Australian rowing club

North Shore Rowing Club is the oldest sporting club on the north side of Sydney Harbour in Sydney, Australia formed in 1879. It has occupied its current site on the Lane Cove River at Yacht Bay, Longueville since 1933. The club has a focus on masters, juniors and social rowing. The club conducts an annual corporate regatta and a learn-to-row program.

==History==
Sir George Dibbs, a three-time Premier of New South Wales was one of the instigators of a public meeting held in July 1879 at Milsons Point to consider the prospects of establishing a rowing club on Sydney harbour's north side. The following month at the School of Arts in St Leonards a committee was elected and an enrolment program for members was commenced.

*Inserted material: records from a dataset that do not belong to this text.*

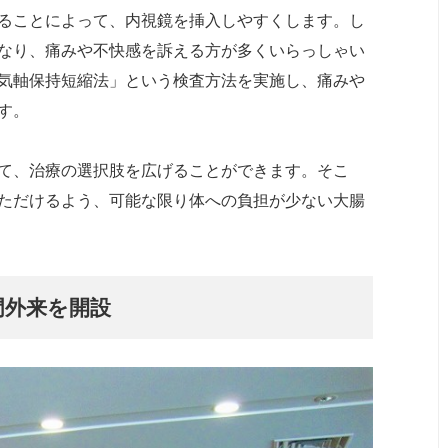
ることによって、内視鏡を挿入しやすくします。し
なり、痛みや不快感を訴える方が多くいらっしゃい
気軸保持短縮法」という検査方法を実施し、痛みや
す。
て、治療の選択肢を広げることができます。そこ
ただけるよう、可能な限り体への負担が少ない大腸
門外来を開設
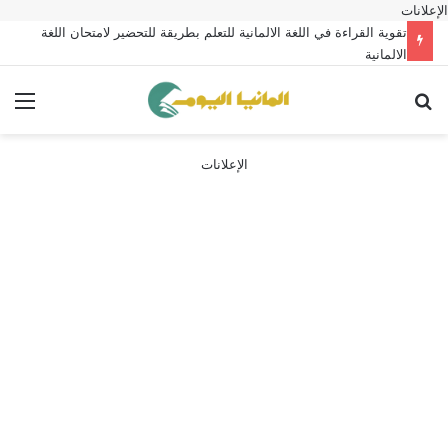
الإعلانات
تقوية القراءة في اللغة الالمانية للتعلم بطريقة للتحضير لامتحان اللغة
الالمانية
بحث عن
الق
الإعلانات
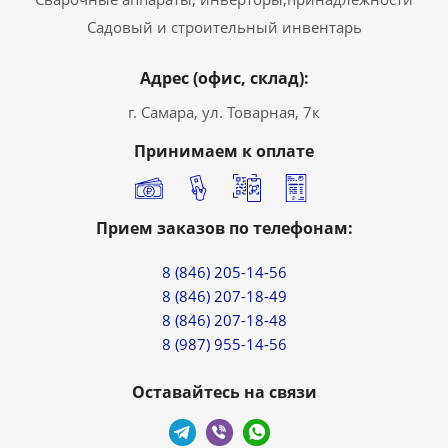
Садовый и строительный инвентарь
Адрес (офис, склад):
г. Самара, ул. Товарная, 7к
Принимаем к оплате
Прием заказов по телефонам:
8 (846) 205-14-56
8 (846) 207-18-49
8 (846) 207-18-48
8 (987) 955-14-56
Оставайтесь на связи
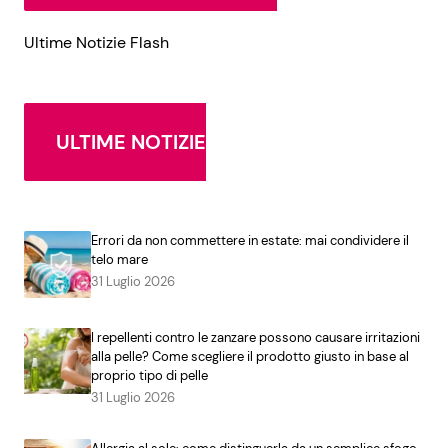
Ultime Notizie Flash
ULTIME NOTIZIE
Errori da non commettere in estate: mai condividere il
telo mare
31 Luglio 2026
I repellenti contro le zanzare possono causare irritazioni
alla pelle? Come scegliere il prodotto giusto in base al
proprio tipo di pelle
31 Luglio 2026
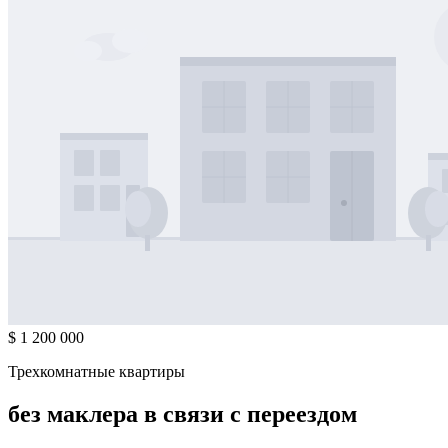
$ 1 200 000
Трехкомнатные квартиры
без маклера в связи с переездом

The club was the fourth senior rowing club to be formed in Sydney with only the Sydney, Mercantile and Glebe clubs in existence when North Shore came into being in 1879.

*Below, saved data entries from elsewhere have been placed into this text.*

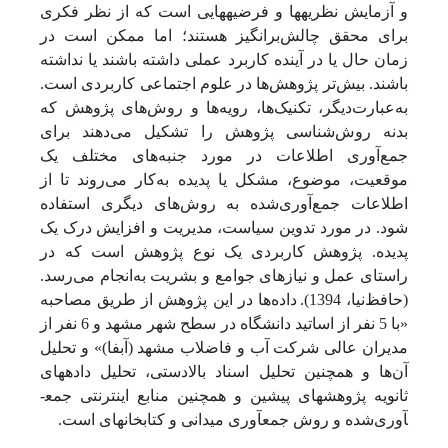
و آزمایش نظریه­ها و فرضیه­هایی است که از نظر فکری
برای محقق چالش‌برانگیز هستند؛ اما ممکن است در
زمان حال یا در آینده کاربرد عملی داشته باشند یا نداشته
باشند. بیش‌تر پژوهش‌ها در علوم اجتماعی کاربردی است.
به‌عبارت‌دیگر، تکنیک‌ها، رویه‌ها و روش‌های پژوهش که
بدنه روش‌شناسی پژوهش را تشکیل می‌دهند برای
جمع‌آوری اطلاعات در مورد جنبه‌های مختلف یک
موقعیت، موضوع، مشکل یا پدیده به‌کار می‌روند تا از
اطلاعات جمع‌آوری‌شده به روش‌های دیگری استفاده
شود. در مورد تدوین سیاست، مدیریت و افزایش درک یک
پدیده. پژوهش
کاربردی
یک نوع پژوهش است که در
راستای عمل و نیازهای جوامع و بشریت به‌انجام می‌رسد.
(حافظ‌نیا، 1394).
داده‌ها در این پژوهش از طریق مصاحبه
«با 5 نفر از اساتید دانشگاه در سطح شهر مشهد و 6 نفر از
مدیران عالی شرکت آب و فاضلاب مشهد (آبفا)
» و تحلیل
آن‌ها و همچنین تحلیل اسناد بالادستی، تحلیل داده­های
ثانویه پژوهش­های پیشین و همچنین منابع اینترنتی جمع­
آوری‌شده و روش جمع­آوری میدانی و کتابخانه­ای است.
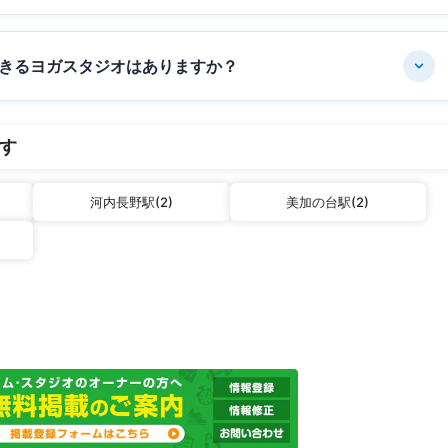
きるヨガスタジオはありますか？
す
河内長野駅(2)
美加の台駅(2)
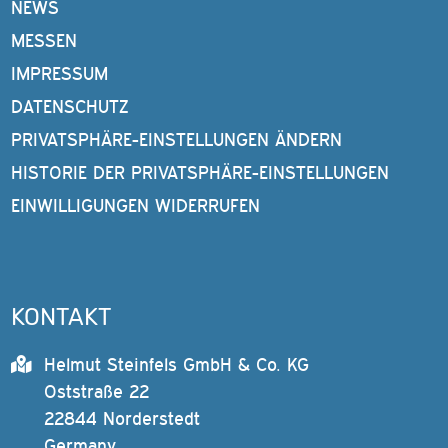
NEWS
MESSEN
IMPRESSUM
DATENSCHUTZ
PRIVATSPHÄRE-EINSTELLUNGEN ÄNDERN
HISTORIE DER PRIVATSPHÄRE-EINSTELLUNGEN
EINWILLIGUNGEN WIDERRUFEN
KONTAKT
Helmut Steinfels GmbH & Co. KG
Oststraße 22
22844 Norderstedt
Germany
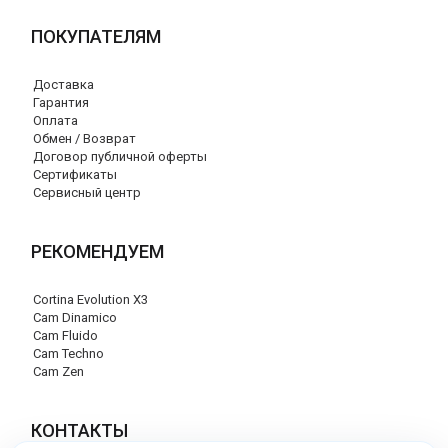
ПОКУПАТЕЛЯМ
Доставка
Гарантия
Оплата
Обмен / Возврат
Договор публичной оферты
Сертификаты
Сервисный центр
РЕКОМЕНДУЕМ
Cortina Evolution X3
Cam Dinamico
Cam Fluido
Cam Techno
Cam Zen
КОНТАКТЫ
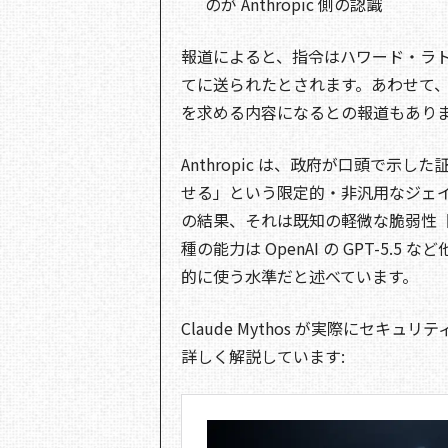
のが Anthropic 側の認識
報道によると、指令はハワード・ラト
てに送られたとされます。あわせて
を求める内容になるとの報道もあり
Anthropic は、政府が口頭で
せる」という限定的・非汎用なジェ
の結果、それは既知の軽微な脆弱性
種の能力は OpenAI の GPT-5
的に使う水準だと述べています。
Claude Mythos が実際にセ
詳しく解説しています:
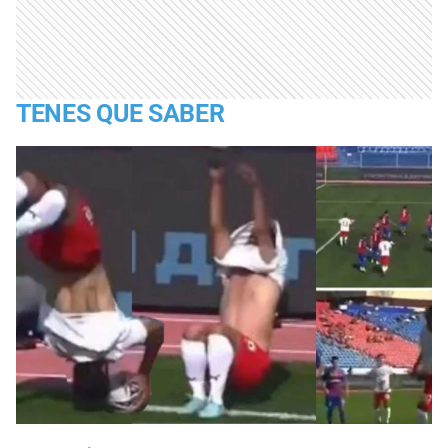
TENES QUE SABER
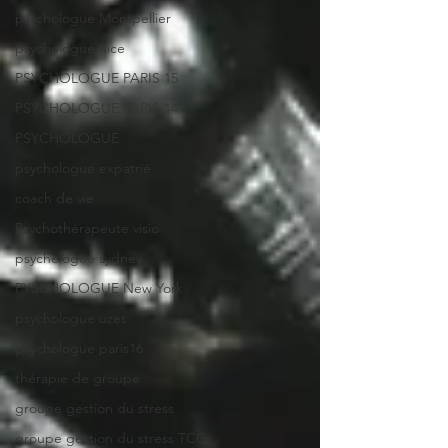
psychologue Montpellier
psychologue nice
PSYCHOLOGUE PARIS 15
PSYCHOLOGUE PARIS 14
PSYCHOLOGUE
psychologue expatrié
coach de vie
Psychothérapeute visio
psychologue sydney
PYSCHOLOGUE New York
psychologue uzes
psychologue paris16
thérapie de groupe
groupe gestion du stress
groupe gestion du stress TCC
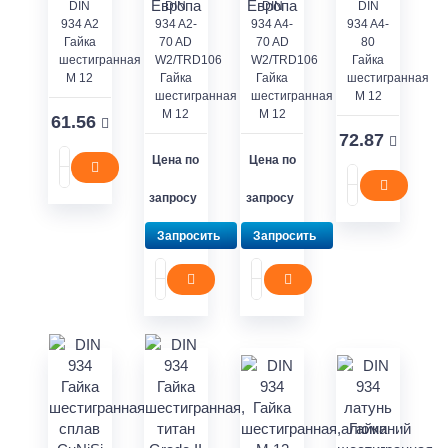
DIN
DIN
DIN
DIN
934 A2
934 A2-
934 A4-
934 A4-
Гайка
70 AD
70 AD
80
шестигранная
W2/TRD106
W2/TRD106
Гайка
M 12
Гайка
Гайка
шестигранная
шестигранная
шестигранная
M 12
M 12
M 12
61.56
72.87
Цена по
Цена по
запросу
запросу
Запросить
Запросить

The first boatshed was built on the western side of Careening Cove at the bottom of Willoughby Street and an opening ceremony took place on Saturday 15 November 1879, when a Regatta was held. The club met opposition from a local government member regarding the site it had secured and in 1890 voluntarily vacated the Willoughby Street site and moved the clubhouse to the opposite side of Careening Cove where a Mr. John Wilson owned a water frontage. By 1894, the club had 113 members and 14 boats and was considering a new and more ample boathouse site.

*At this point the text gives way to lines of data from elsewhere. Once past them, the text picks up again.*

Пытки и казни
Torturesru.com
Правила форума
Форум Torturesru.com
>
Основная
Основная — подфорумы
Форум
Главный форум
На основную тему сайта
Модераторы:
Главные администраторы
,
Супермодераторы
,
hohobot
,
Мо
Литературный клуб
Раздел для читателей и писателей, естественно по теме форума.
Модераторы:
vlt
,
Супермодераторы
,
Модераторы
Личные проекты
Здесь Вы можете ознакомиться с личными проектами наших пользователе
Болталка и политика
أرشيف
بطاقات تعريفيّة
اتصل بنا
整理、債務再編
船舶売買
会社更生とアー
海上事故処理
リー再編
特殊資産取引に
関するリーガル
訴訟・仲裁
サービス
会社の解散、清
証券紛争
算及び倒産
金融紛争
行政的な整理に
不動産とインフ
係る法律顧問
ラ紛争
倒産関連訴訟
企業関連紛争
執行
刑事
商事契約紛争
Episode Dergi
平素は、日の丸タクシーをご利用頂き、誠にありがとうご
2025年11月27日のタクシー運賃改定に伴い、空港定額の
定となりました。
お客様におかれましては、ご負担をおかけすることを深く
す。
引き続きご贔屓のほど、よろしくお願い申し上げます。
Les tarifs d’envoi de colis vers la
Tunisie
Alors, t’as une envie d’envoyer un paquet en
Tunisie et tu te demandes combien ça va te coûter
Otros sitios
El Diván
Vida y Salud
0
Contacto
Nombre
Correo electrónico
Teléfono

A third location was secured in 1903 at the head of Careening Cove after the Committee negotiated a lease with the Harbour Trust. The shed was built that same year, a 65 ft by 50 ft two-storied structure, roughly twice as big as the old shed. Ferry traffic, choppy water and the site's exposure to Sydney's southerly winds made the site less than ideal for preparing racing crews and in 1929 the club built a branch clubhouse and training facility at its current location just above Longueville Wharf on the Lane Cove River. All the club's activities were transferred to this shed in 1937 and it has operated from there since.

==Club presidents==
- Spencer Grace was club president for over two decades retiring in 1998 aged 91.
- Sue Wannan was the club president in 2012.

==Members==
Olympic representative members include:
- Spencer Grace OAM (1907–1999) competed at London 1948 in the coxless pair with Ted Bromley. He was captain of the club from 1934 to 1939 and its president till 1988.
- Maurice Grace and Peter Raper raced the Australian coxless pair at the 1956 Melbourne Olympics and placed fourth.

Notable past members include:
- Ted Bromley (1912–2004) was a Mosman Rowing Club member when he competed at London 1948 in the coxless pair and for many years after but he rowed with Spencer Grace from North Shore later in life and was keen supporter of the club.
- Doug Bowden coxed, coached and administered at the club from the 1930s through to the 1960s. He was a competitive member when he coxed two New South Wales King's Cup victories and steered the Australian eight to a silver medal at the 1938 British Empire Games.
- Frank Lowy AC is a member of the club and donated an eight in 1994.